> Exercise instructions
Extract the lines below word for word, leaving out the pictures.

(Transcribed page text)
- Opening Delimiter -
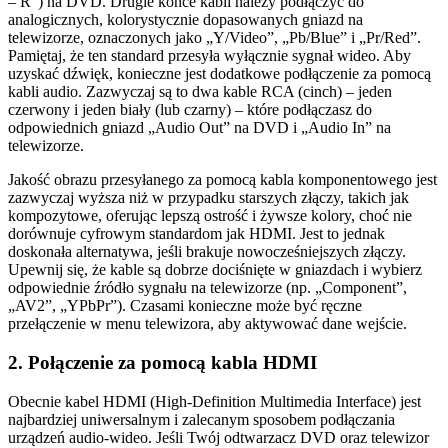
– R”) na DVD. Drugie końce kabli należy podłączyć do
analogicznych, kolorystycznie dopasowanych gniazd na
telewizorze, oznaczonych jako „Y/Video”, „Pb/Blue” i „Pr/Red”.
Pamiętaj, że ten standard przesyła wyłącznie sygnał wideo. Aby
uzyskać dźwięk, konieczne jest dodatkowe podłączenie za pomocą
kabli audio. Zazwyczaj są to dwa kable RCA (cinch) – jeden
czerwony i jeden biały (lub czarny) – które podłączasz do
odpowiednich gniazd „Audio Out” na DVD i „Audio In” na
telewizorze.
Jakość obrazu przesyłanego za pomocą kabla komponentowego jest
zazwyczaj wyższa niż w przypadku starszych złączy, takich jak
kompozytowe, oferując lepszą ostrość i żywsze kolory, choć nie
dorównuje cyfrowym standardom jak HDMI. Jest to jednak
doskonała alternatywa, jeśli brakuje nowocześniejszych złączy.
Upewnij się, że kable są dobrze dociśnięte w gniazdach i wybierz
odpowiednie źródło sygnału na telewizorze (np. „Component”,
„AV2”, „YPbPr”). Czasami konieczne może być ręczne
przełączenie w menu telewizora, aby aktywować dane wejście.
2. Połączenie za pomocą kabla HDMI
Obecnie kabel HDMI (High-Definition Multimedia Interface) jest
najbardziej uniwersalnym i zalecanym sposobem podłączania
urządzeń audio-wideo. Jeśli Twój odtwarzacz DVD oraz telewizor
- Closing Delimiter -
> Reply to the task
– R”) na DVD. Drugie końce kabli należy podłączyć do
analogicznych, kolorystycznie dopasowanych gniazd na
telewizorze, oznaczonych jako „Y/Video”, „Pb/Blue” i „Pr/Red”.
Pamiętaj, że ten standard przesyła wyłącznie sygnał wideo. Aby
uzyskać dźwięk, konieczne jest dodatkowe podłączenie za pomocą
kabli audio. Zazwyczaj są to dwa kable RCA (cinch) – jeden
czerwony i jeden biały (lub czarny) – które podłączasz do
odpowiednich gniazd „Audio Out” na DVD i „Audio In” na
telewizorze.
Jakość obrazu przesyłanego za pomocą kabla komponentowego jest
zazwyczaj wyższa niż w przypadku starszych złączy, takich jak
kompozytowe, oferując lepszą ostrość i żywsze kolory, choć nie
dorównuje cyfrowym standardom jak HDMI. Jest to jednak
doskonała alternatywa, jeśli brakuje nowocześniejszych złączy.
Upewnij się, że kable są dobrze dociśnięte w gniazdach i wybierz
odpowiednie źródło sygnału na telewizorze (np. „Component”,
„AV2”, „YPbPr”). Czasami konieczne może być ręczne
przełączenie w menu telewizora, aby aktywować dane wejście.
2. Połączenie za pomocą kabla HDMI
Obecnie kabel HDMI (High-Definition Multimedia Interface) jest
najbardziej uniwersalnym i zalecanym sposobem podłączania
urządzeń audio-wideo. Jeśli Twój odtwarzacz DVD oraz telewizor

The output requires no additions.